**Task goal:** Copy all of the items below word for word, leaving out the pictures.

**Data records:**
══════════

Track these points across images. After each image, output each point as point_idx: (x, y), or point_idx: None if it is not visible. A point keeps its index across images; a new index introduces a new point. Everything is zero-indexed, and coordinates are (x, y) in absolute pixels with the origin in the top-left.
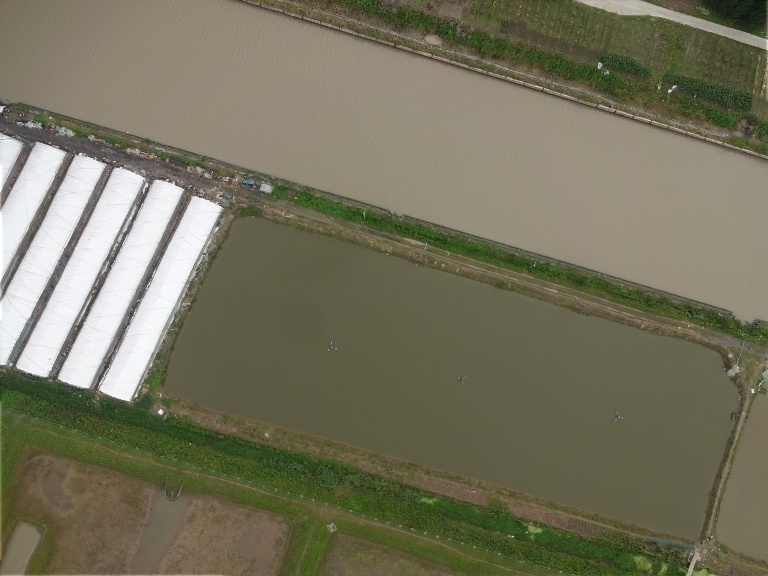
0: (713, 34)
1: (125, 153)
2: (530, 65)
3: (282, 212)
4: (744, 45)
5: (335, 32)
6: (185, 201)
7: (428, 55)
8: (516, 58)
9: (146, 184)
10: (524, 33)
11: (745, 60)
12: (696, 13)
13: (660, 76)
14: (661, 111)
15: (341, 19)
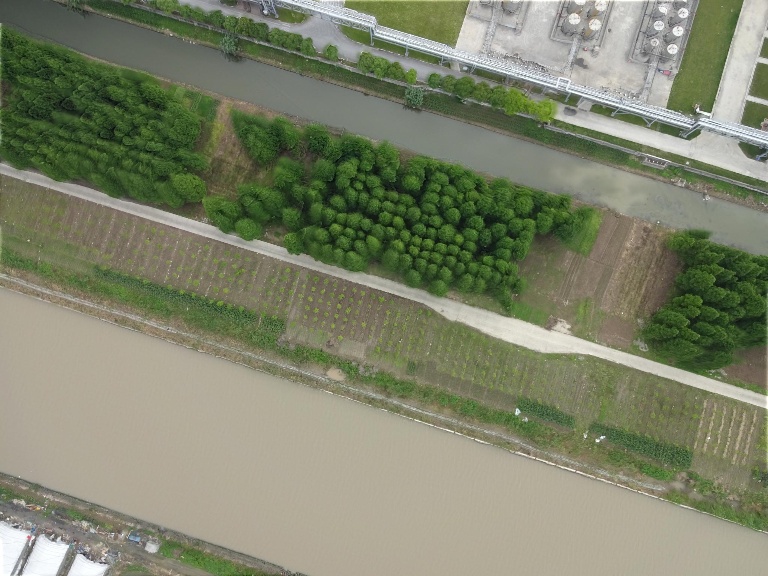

══════════

**Final result:**
Track these points across images. After each image, output each point as point_idx: (x, y), or point_idx: None if it is not visible. A point keeps its index across images; a new index introduces a new point. Everything is zero-indexed, and coordinates are (x, y) in absolute pixels with the origin in the top-left.
0: (713, 34)
1: (125, 153)
2: (530, 65)
3: (282, 212)
4: (744, 45)
5: (335, 32)
6: (185, 201)
7: (428, 55)
8: (516, 58)
9: (146, 184)
10: (524, 33)
11: (745, 60)
12: (696, 13)
13: (660, 76)
14: (661, 111)
15: (341, 19)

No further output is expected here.